Hi Everyone, I'm new to this site as you can probably already tell. I'm no wrench but I'm going to try and I need your help. Here is the short story my girlfrient hit a curb on her 2007 Nissan Sentra 2.0L (how, why don't know). it was preaty bad. left rear tire poped, front left lower control arm, got bent, left strut got bent, left axle came apart at the joint close to the tranny, left front wheel got bent, left front fender and bumper cover got ruffed up pretty bad. Here is what I've done bought all parts, removed everything mentioned above except for the left axle nub that is still in the tranny! tried prying it a little but wont come off easily and before I mess things up even further I figured I asked for your help. Is there an easy/safe way to take that off?

your help is greatly appreciated


----------



## Faja (Aug 31, 2009)

PM me your email address - I will send you a PDF that should show you the necessary steps to remove it.


----------



## jmagana (May 13, 2011)

Faja said:


> PM me your email address - I will send you a PDF that should show you the necessary steps to remove it.


I got it out this weeked, used a large screw driver and hit it with a hammer, I didnt want to damage anything anymore so I was hessitant about doing it this way.
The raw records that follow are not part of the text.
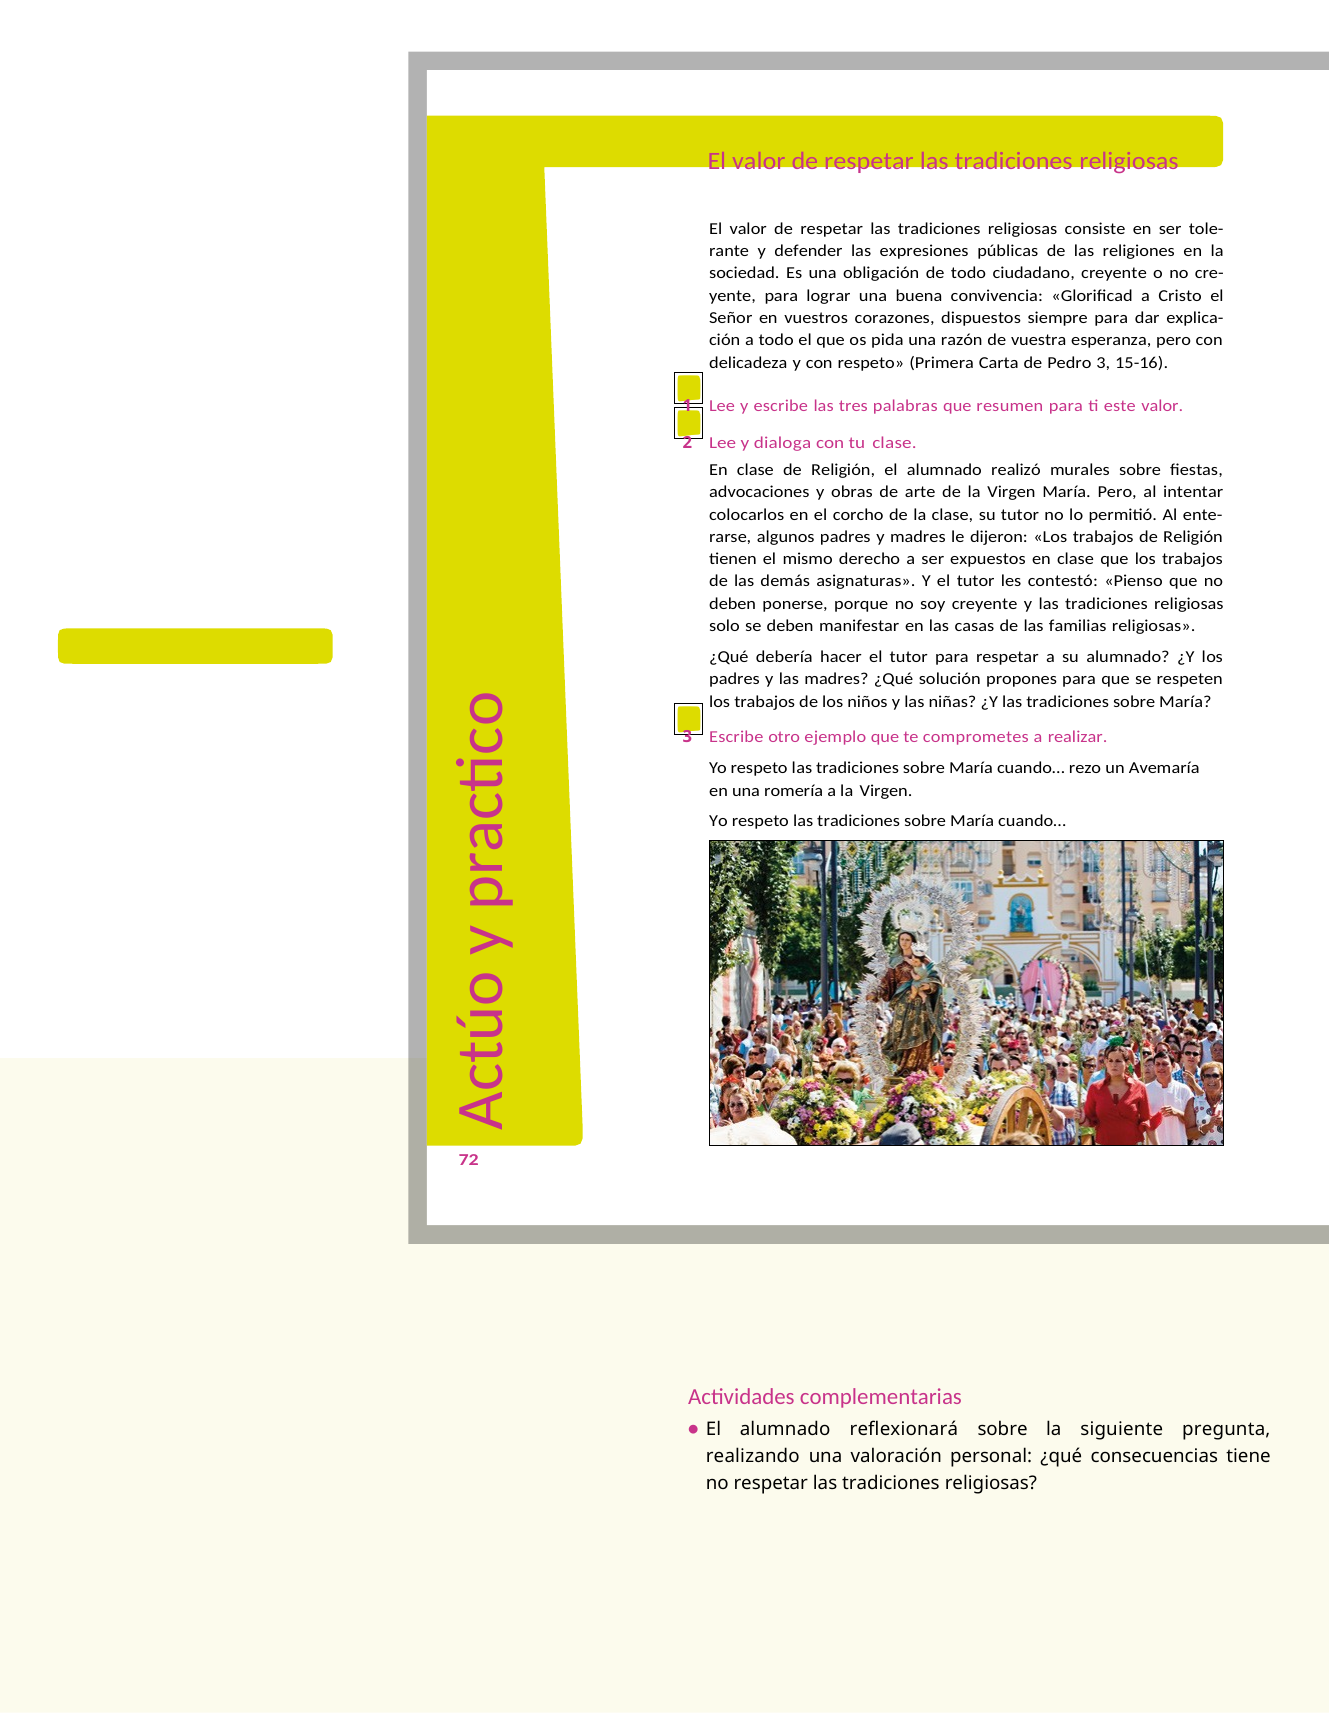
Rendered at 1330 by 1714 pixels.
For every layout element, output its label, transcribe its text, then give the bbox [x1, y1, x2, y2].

list Lee y escribe las tres palabras que resumen para ti este valor. [682, 394, 1329, 417]
list Lee y dialoga con tu clase. [682, 430, 1329, 453]
list El alumnado reflexionará sobre la siguiente pregunta, realizando una valoración personal: ¿qué consecuencias tiene no respetar las tradiciones religiosas? [688, 1416, 1271, 1495]
picture [675, 408, 702, 438]
subtitle El valor de respetar las tradiciones religiosas [707, 145, 1329, 176]
picture [675, 704, 702, 734]
picture [675, 373, 702, 403]
text Yo respeto las tradiciones sobre María cuando… rezo un Avemaría en una romería a la Virgen. [709, 758, 1218, 800]
list Escribe otro ejemplo que te comprometes a realizar. [682, 725, 1329, 747]
text ¿Qué debería hacer el tutor para respetar a su alumnado? ¿Y los padres y las madres? ¿Qué solución propones para que se respeten los trabajos de los niños y las niñas? ¿Y las tradiciones sobre María? [709, 646, 1224, 711]
text 72 [70, 1149, 867, 1169]
text El valor de respetar las tradiciones religiosas consiste en ser tole- rante y defender las expresiones públicas de las religiones en la sociedad. Es una obligación de todo ciudadano, creyente o no cre- yente, para lograr una buena convivencia: «Glorificad a Cristo el Señor en vuestros corazones, dispuestos siempre para dar explica- ción a todo el que os pida una razón de vuestra esperanza, pero con delicadeza y con respeto» (Primera Carta de Pedro 3, 15-16). [709, 218, 1224, 372]
text Yo respeto las tradiciones sobre María cuando… [709, 810, 1329, 831]
text En clase de Religión, el alumnado realizó murales sobre fiestas, advocaciones y obras de arte de la Virgen María. Pero, al intentar colocarlos en el corcho de la clase, su tutor no lo permitió. Al ente- rarse, algunos padres y madres le dijeron: «Los trabajos de Religión tienen el mismo derecho a ser expuestos en clase que los trabajos de las demás asignaturas». Y el tutor les contestó: «Pienso que no deben ponerse, porque no soy creyente y las tradiciones religiosas solo se deben manifestar en las casas de las familias religiosas». [709, 459, 1224, 636]
subtitle Actividades complementarias [688, 1382, 1329, 1410]
picture [710, 841, 1223, 1145]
I replaced the Left Axle, lower control arm and strut, 2 wheels and tires. took it to get aligned and I was told that I needed to replace the iner and outer tie rods. anyone know where I can get them?


----------



## smj999smj (Jan 1, 2006)

Get the inner tie rods from Nissan, P/N: 48521-ET00A, Qty. 2, MSRP $27.42 each. 

Outer tie rods, Moog P/N: ES800574 (RH side) and P/N: ES800575 (LH side). Available from any auto parts store that sells Moog parts or RockAuto.com for $40.79 each+shipping. (Nissan outers MSRP for $90 each).


----------